The emphasis is on the word "one" not on the type. I think that's pretty obvious. Also, it's a strawman as I was not arguing that.

So no, Twin Spell did NOT always work this way by RAW. The intent was not to work this way according to Crawford, hence the change.

I disagree, it did always work that way by RAW. If the spell can have more than one target at the same time (not types of targets, quantity of targets simultaneously, as in more than one at the same time) then it cannot be twinned. That was always I think the pretty obvious read on the ability, and I still don't really get the argument that the ability is based on what your intent is as opposed to the text of the spell in question. Seemed like the "what's the casters intent" is a means of trying to game the rules beyond the obvious intent of those rules.
 

Throw in the even sicker combo of a paladin using Vow to offset the penalty and smiting on top of using GWM, you get some really sick damage you have to carefully plan for as a DM.
Don't forget that vengeance paladins can haste themselves as well! Wow, and they can vow 1/short rest as well. Never noticed that combo before. Excuse me while I go roll up a human vengeance paladin... :)
 

The emphasis is on the word "one" not on the type. I think that's pretty obvious. Also, it's a strawman as I was not arguing that.



I disagree, it did always work that way by RAW. If the spell can have more than one target at the same time (not types of targets, quantity of targets simultaneously, as in more than one at the same time) then it cannot be twinned. That was always I think the pretty obvious read on the ability, and I still don't really get the argument that the ability is based on what your intent is as opposed to the text of the spell in question. Seemed like the "what's the casters intent" is a means of trying to game the rules beyond the obvious intent of those rules.

No, what you're doing is now cherry picking which words you want to focus on to suit your idea of what the sentence means. There is no "clear emphasis," you either apply your logic to the complete sentence or you do not.

"When you cast a spell that targets only one creature and doesn't have a range of self..."
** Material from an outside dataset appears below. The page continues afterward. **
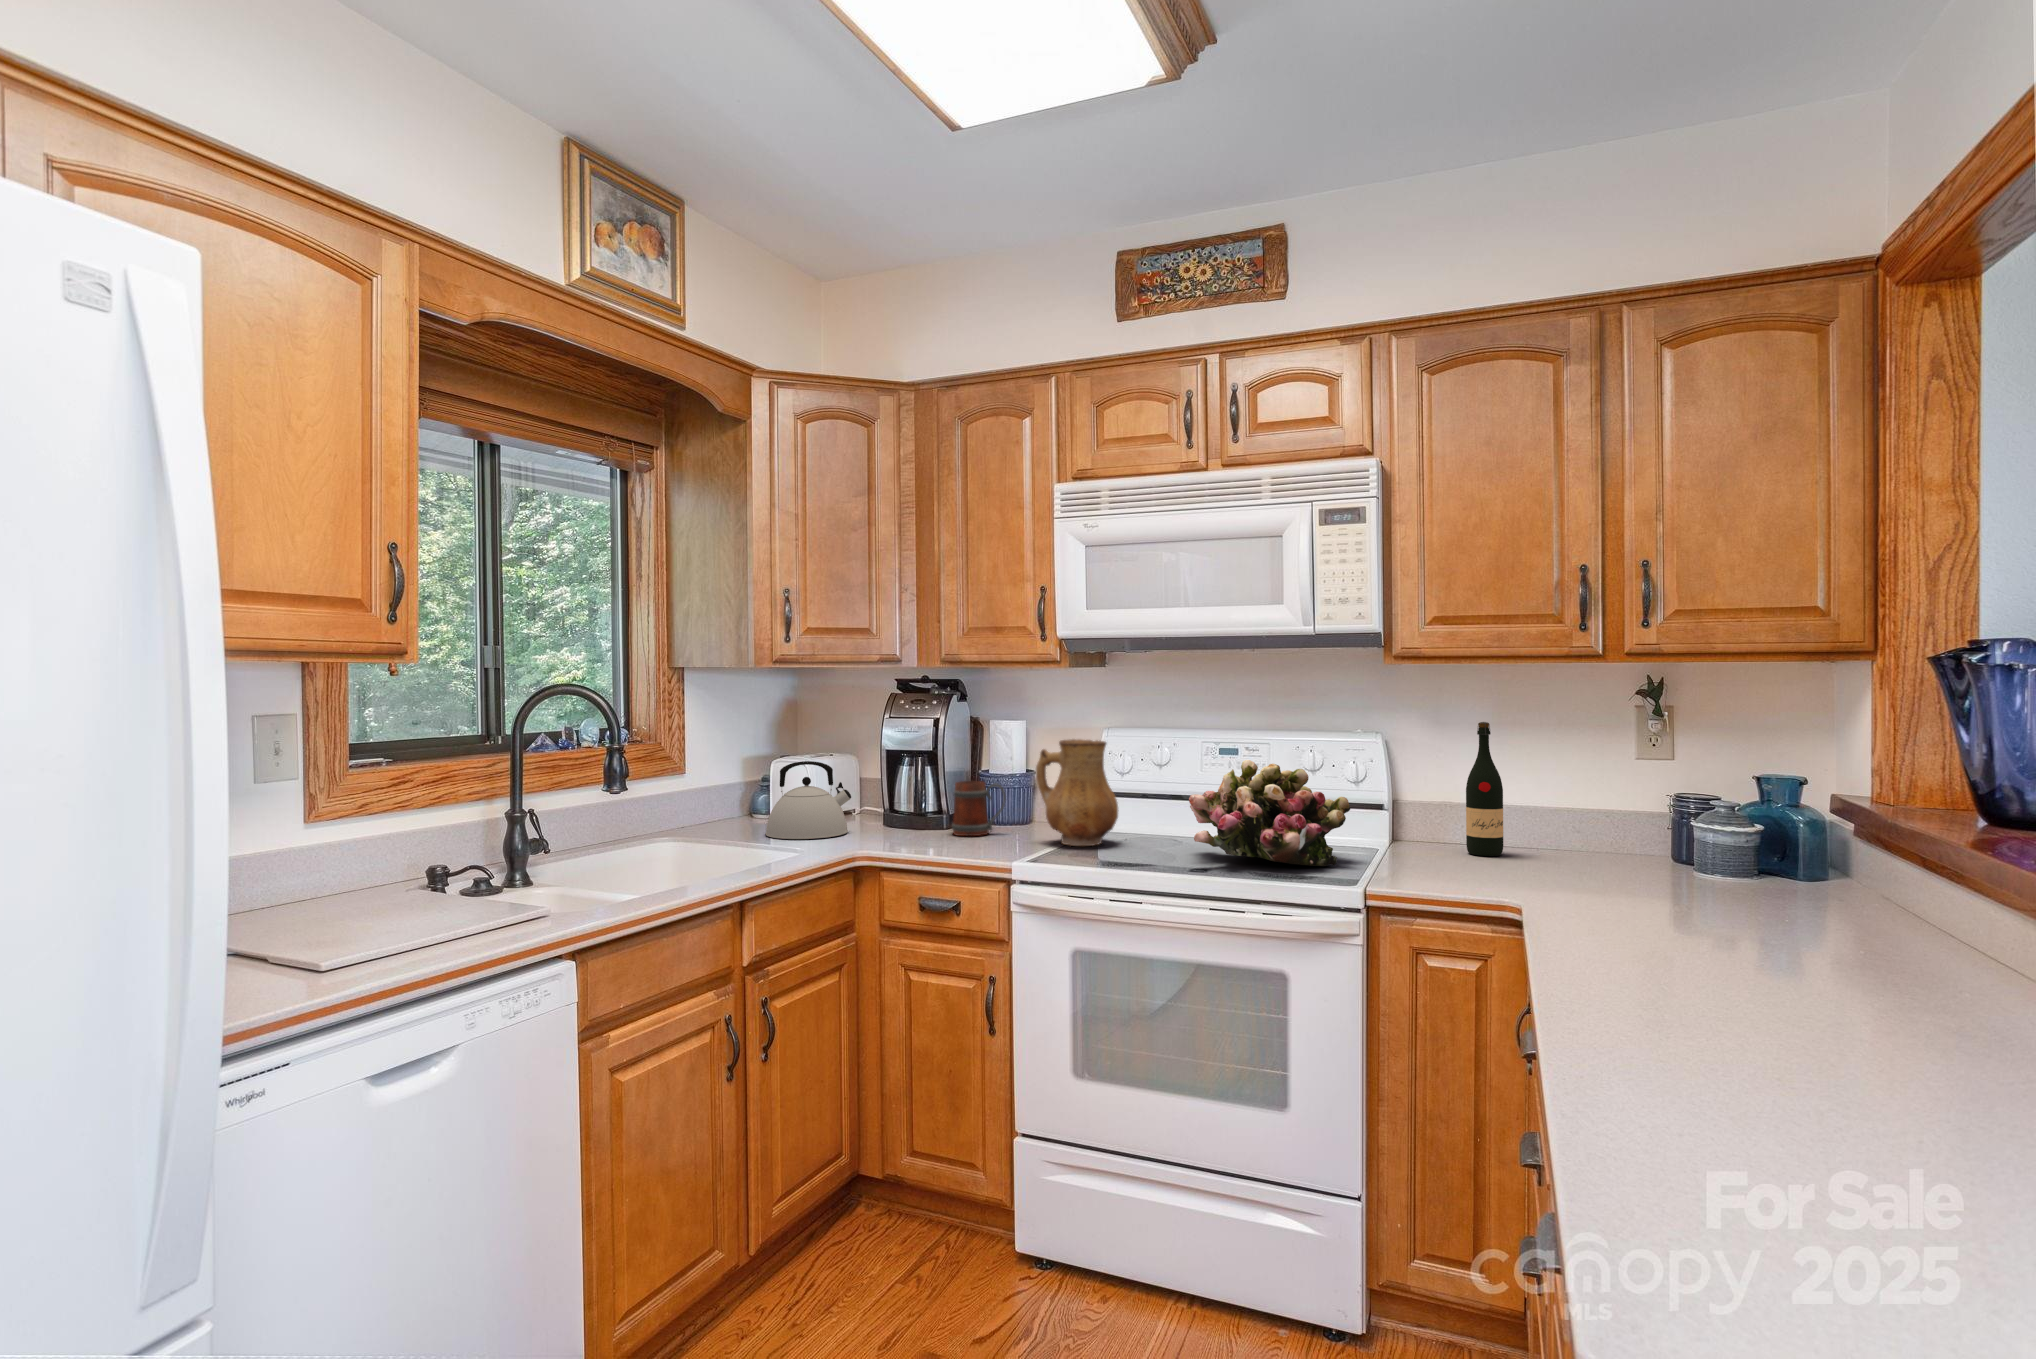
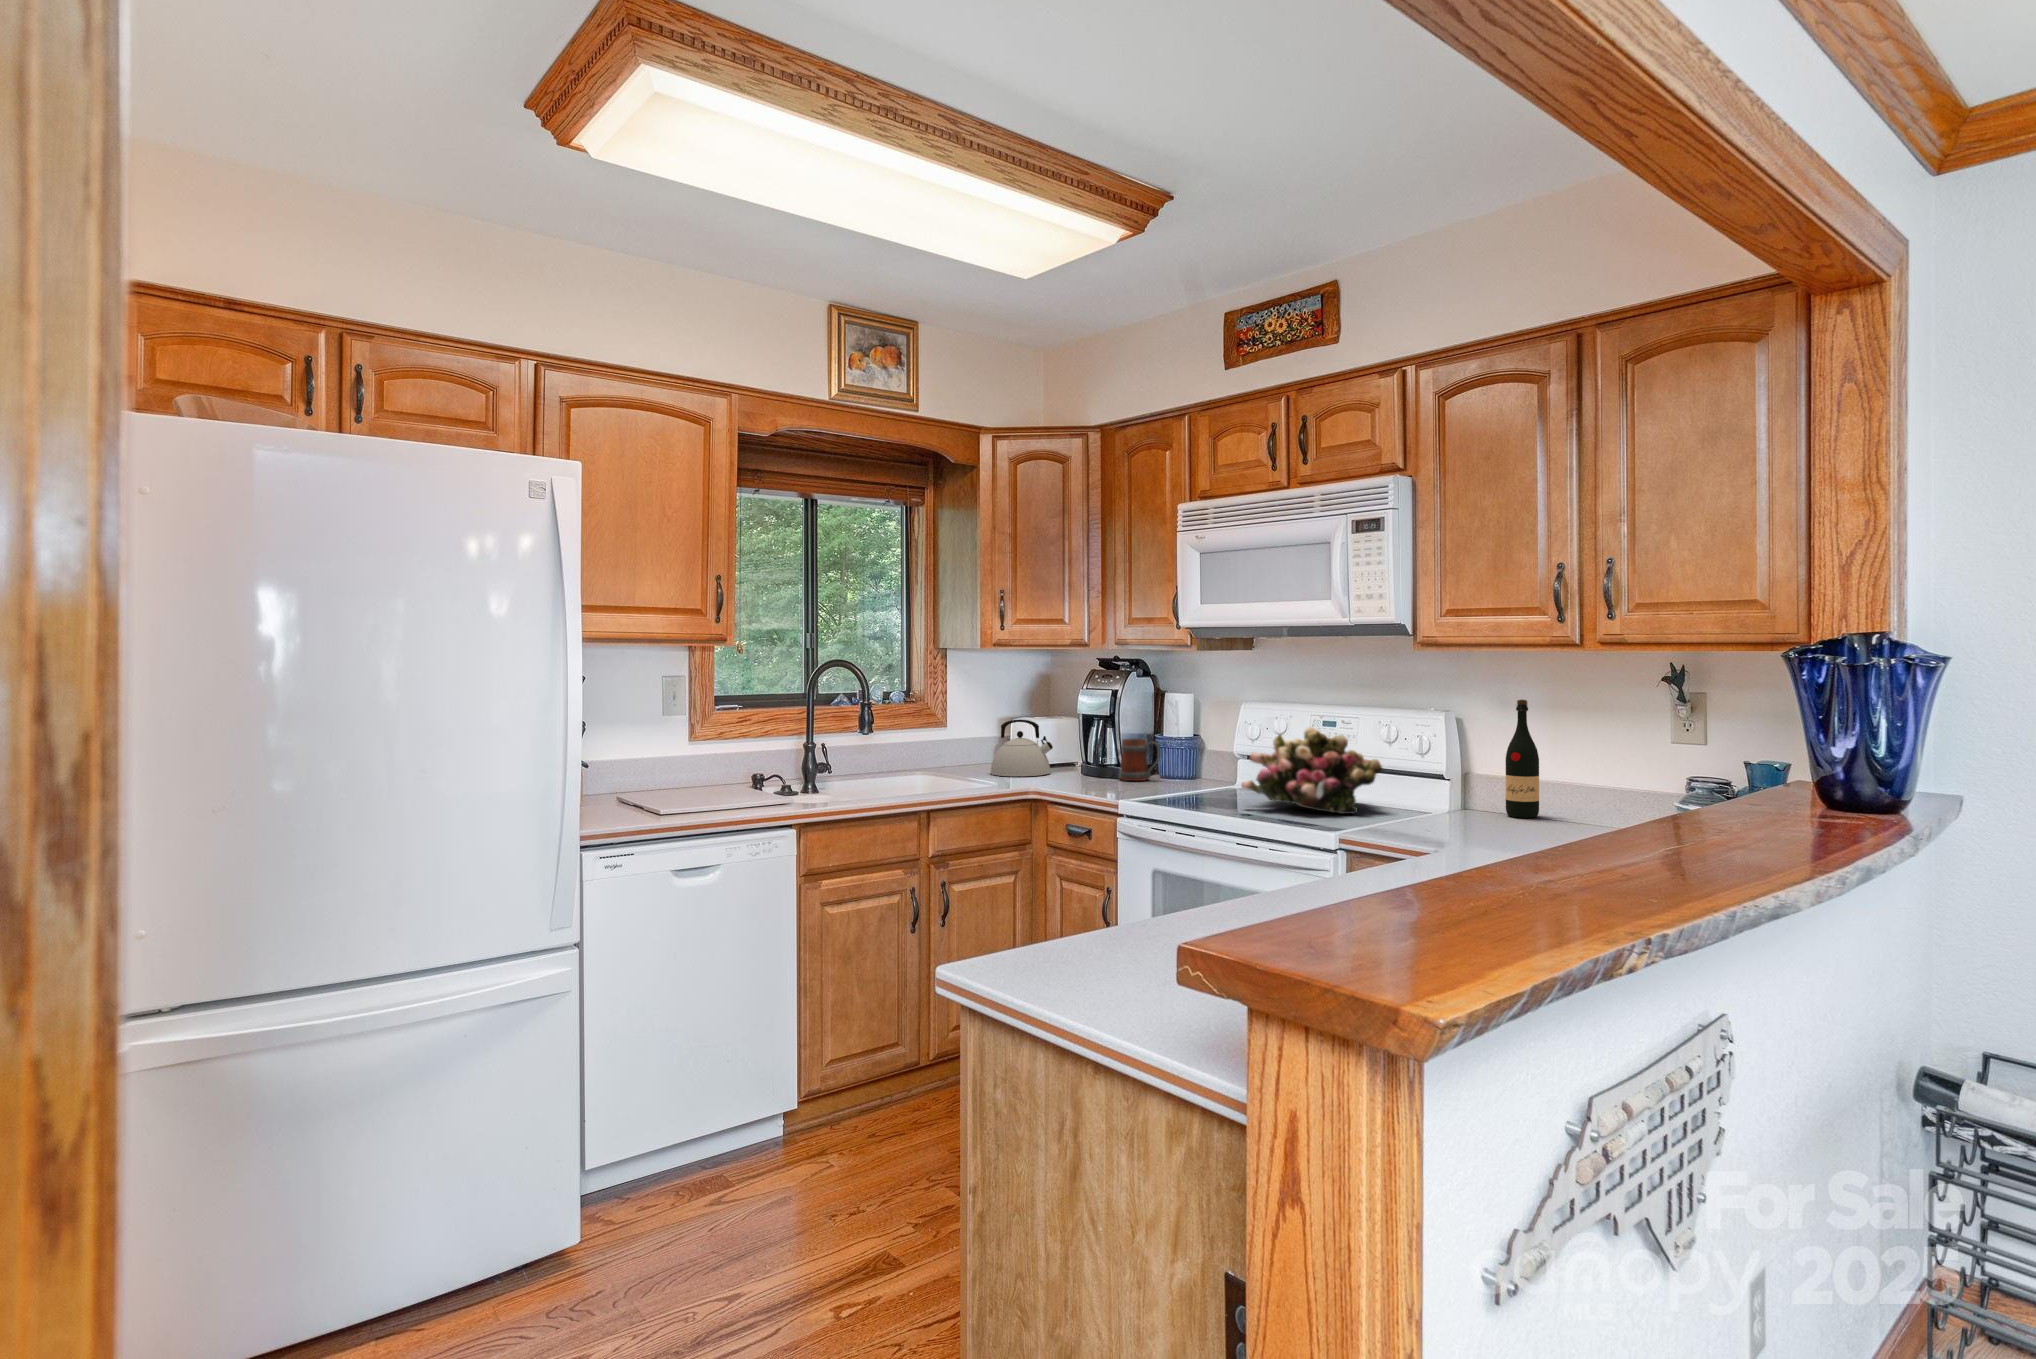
ceramic pitcher: present [1036,739,1118,846] -> none [1169,707,1230,792]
If you say that "only one creature" means spells that CAN do otherwise are ineligible, then Fire Bolt is ineligible too, because it too can target something beyond one creature (objects). But you're just ignoring that because it doesn't suit your interpretation.
 

The emphasis is on the word "one" not on the type. I think that's pretty obvious.
Sorry Mistwell, I know you've been around here forever but I have to agree that this was more ambiguous than you're claiming. I think "as long as it only targeted one creature" was a completely valid way to interpret that sentence - thus the ruling to take away that interpretation. (Whether or not someone can rightfully claim it as a "nerf" is still subject to debate.)